Невозможно было яснее, чем король, высказать брату, что он все понял. Окутывая свой гнев покрывалом шутки, Карл был, пожалуй, куда страшнее, чем если бы он дал свободно вылиться наружу той клокочущей лаве ненависти, которая сжигала его душу, и месть его, казалось, была соразмерна с его злобой. По мере того, как один все сильнее ожесточался, другой становился все величественнее. В первый раз герцог Алансонский почувствовал угрызения совести, вернее – сожаление о том, что задуманное преступление не удалось.
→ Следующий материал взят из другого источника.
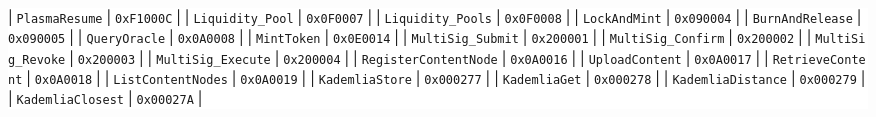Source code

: | `PlasmaResume` | `0xF1000C` |
| `Liquidity_Pool` | `0x0F0007` |
| `Liquidity_Pools` | `0x0F0008` |
| `LockAndMint` | `0x090004` |
| `BurnAndRelease` | `0x090005` |
| `QueryOracle` | `0x0A0008` |
| `MintToken` | `0x0E0014` |
| `MultiSig_Submit` | `0x200001` |
| `MultiSig_Confirm` | `0x200002` |
| `MultiSig_Revoke` | `0x200003` |
| `MultiSig_Execute` | `0x200004` |
| `RegisterContentNode` | `0x0A0016` |
| `UploadContent` | `0x0A0017` |
| `RetrieveContent` | `0x0A0018` |
| `ListContentNodes` | `0x0A0019` |
| `KademliaStore` | `0x000277` |
| `KademliaGet` | `0x000278` |
| `KademliaDistance` | `0x000279` |
| `KademliaClosest` | `0x00027A` |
Он боролся, пока мог, но под этим последним ударом склонил голову, и Карл заметил, что в его глазах занялось пожирающее пламя, которое у существ с нежной натурой прожигает бороздку, откуда брызжут слезы.
Но герцог Алансонский принадлежал к числу людей, плачущих только от ярости.
Карл взором коршуна смотрел на него в упор, вбирая в себя, если можно так выразиться, все чувства, сменявшиеся в душе молодого человека. И все эти чувства благодаря тому, что Карл глубоко изучил свою семью, обнаруживались перед ним так четко, как если бы душа герцога была открытой книгой.